A Neural Model for Text Localization, Transcription and Named Entity Recognition in Full Pages
This work addresses the need for integrated information extraction in document images, offering a more efficient solution for applications like digitization and analysis, though it is incremental as it builds on existing deep learning architectures.
The authors tackled the problem of separate methods for text localization, transcription, and named entity recognition in document images by proposing an end-to-end neural model that performs all tasks jointly in a single feed-forward step, showing improved performance through shared features.

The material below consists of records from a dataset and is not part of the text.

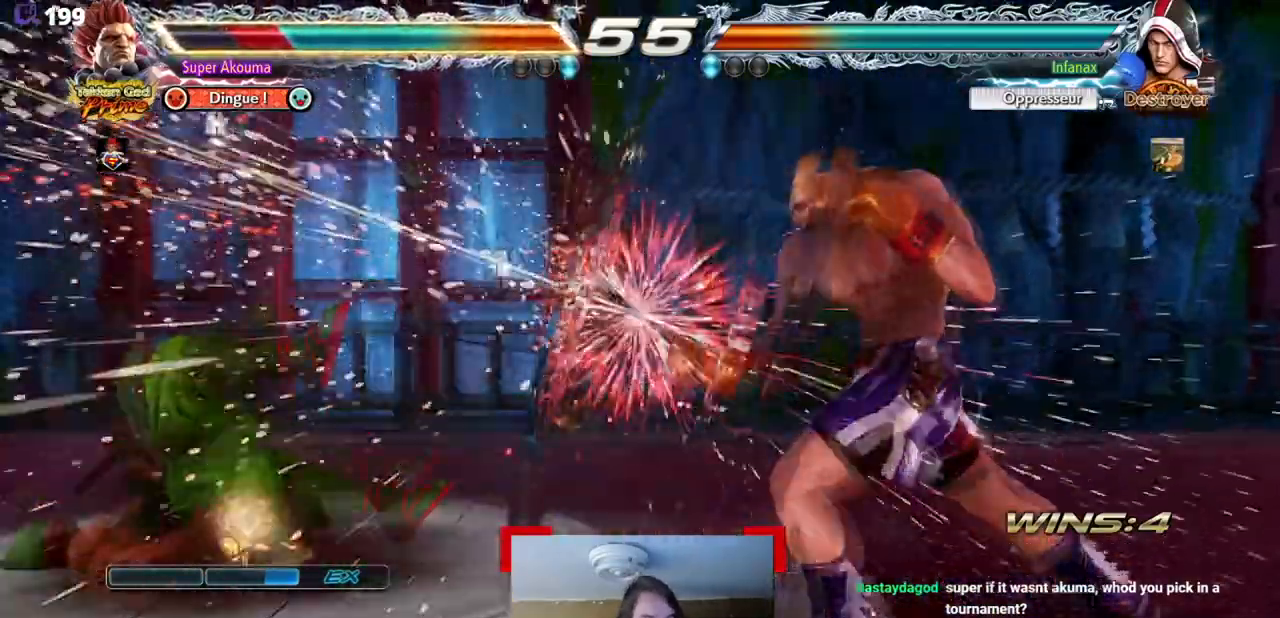
Gameplay with a controller (arcade stick); each line is a JSON object with the inputs held at the frame after it. "events" lists button and stick changes between this image and that frame as [ms after this image, input, new state], when the widget could be followed in between. Not read: DPAD_DOWN L3 R3 other_buttons.
{"buttons": ["TRIANGLE", "DPAD_LEFT"], "events": [[334, "SQUARE", "down"], [418, "TRIANGLE", "down"], [484, "DPAD_LEFT", "down"], [484, "SQUARE", "up"]]}
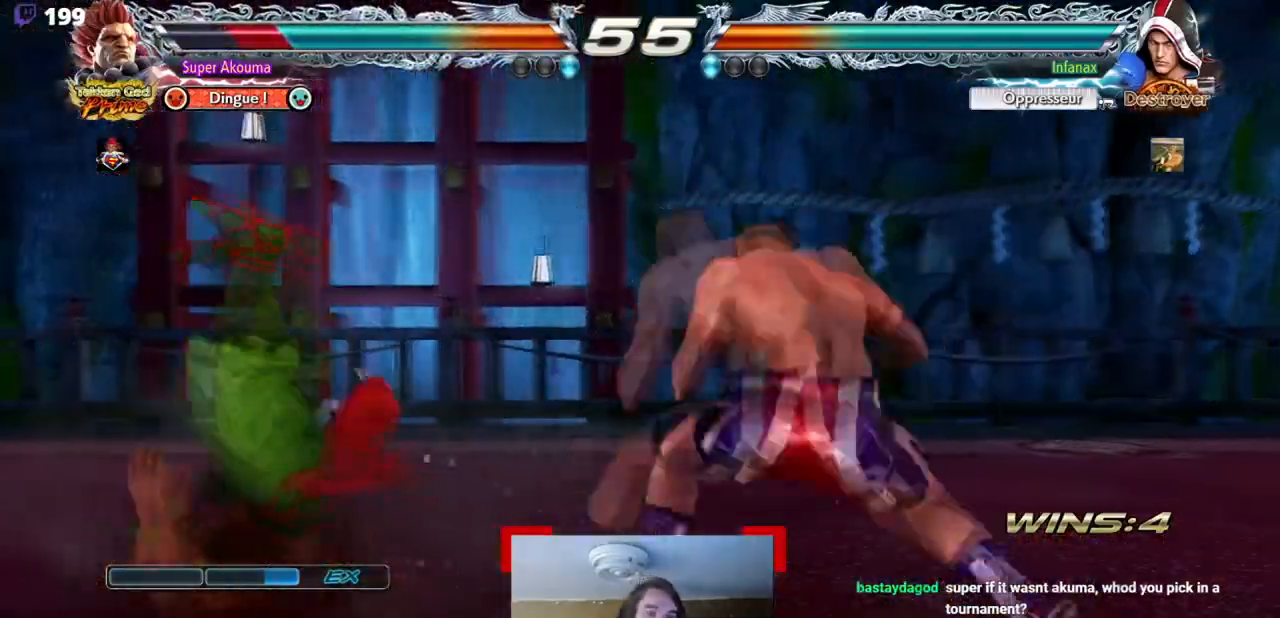
{"buttons": ["DPAD_LEFT"], "events": [[67, "SQUARE", "down"], [83, "TRIANGLE", "up"], [183, "TRIANGLE", "down"], [317, "SQUARE", "up"], [350, "TRIANGLE", "up"]]}
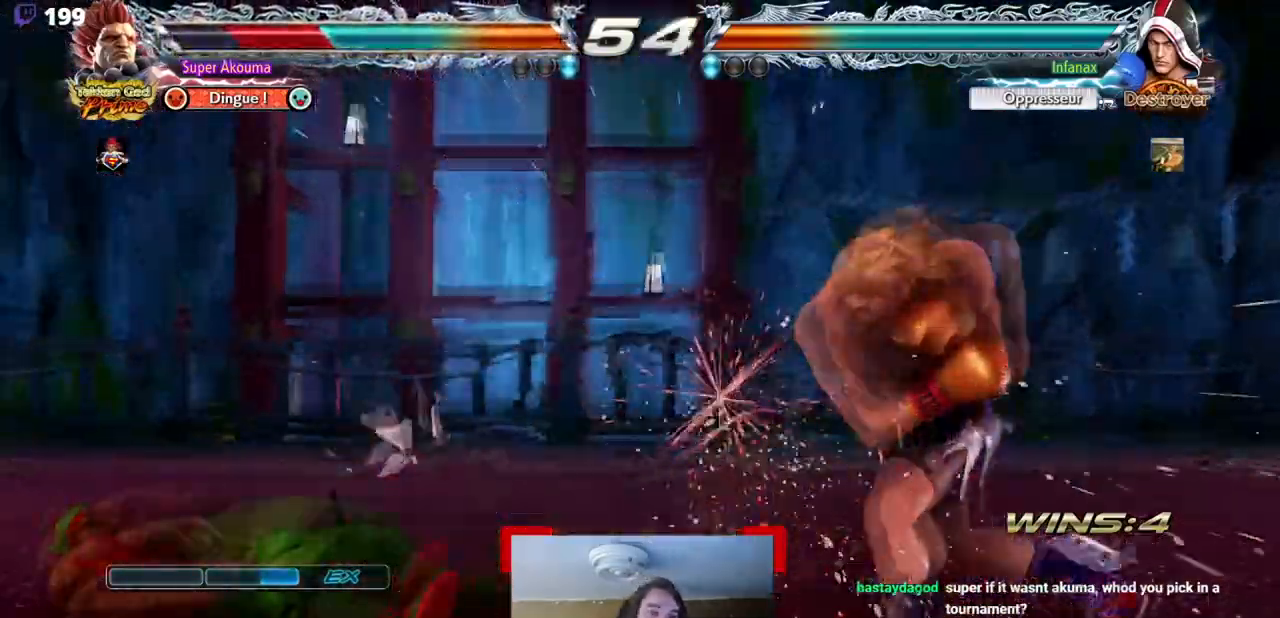
{"buttons": [], "events": [[301, "DPAD_LEFT", "up"]]}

In the last years, the consolidation of deep neural network architectures for information extraction in document images has brought big improvements in the performance of each of the tasks involved in this process, consisting of text localization, transcription, and named entity recognition. However, this process is traditionally performed with separate methods for each task. In this work we propose an end-to-end model that combines a one stage object detection network with branches for the recognition of text and named entities respectively in a way that shared features can be learned simultaneously from the training error of each of the tasks. By doing so the model jointly performs handwritten text detection, transcription, and named entity recognition at page level with a single feed forward step. We exhaustively evaluate our approach on different datasets, discussing its advantages and limitations compared to sequential approaches. The results show that the model is capable of benefiting from shared features for simultaneously solving interdependent tasks.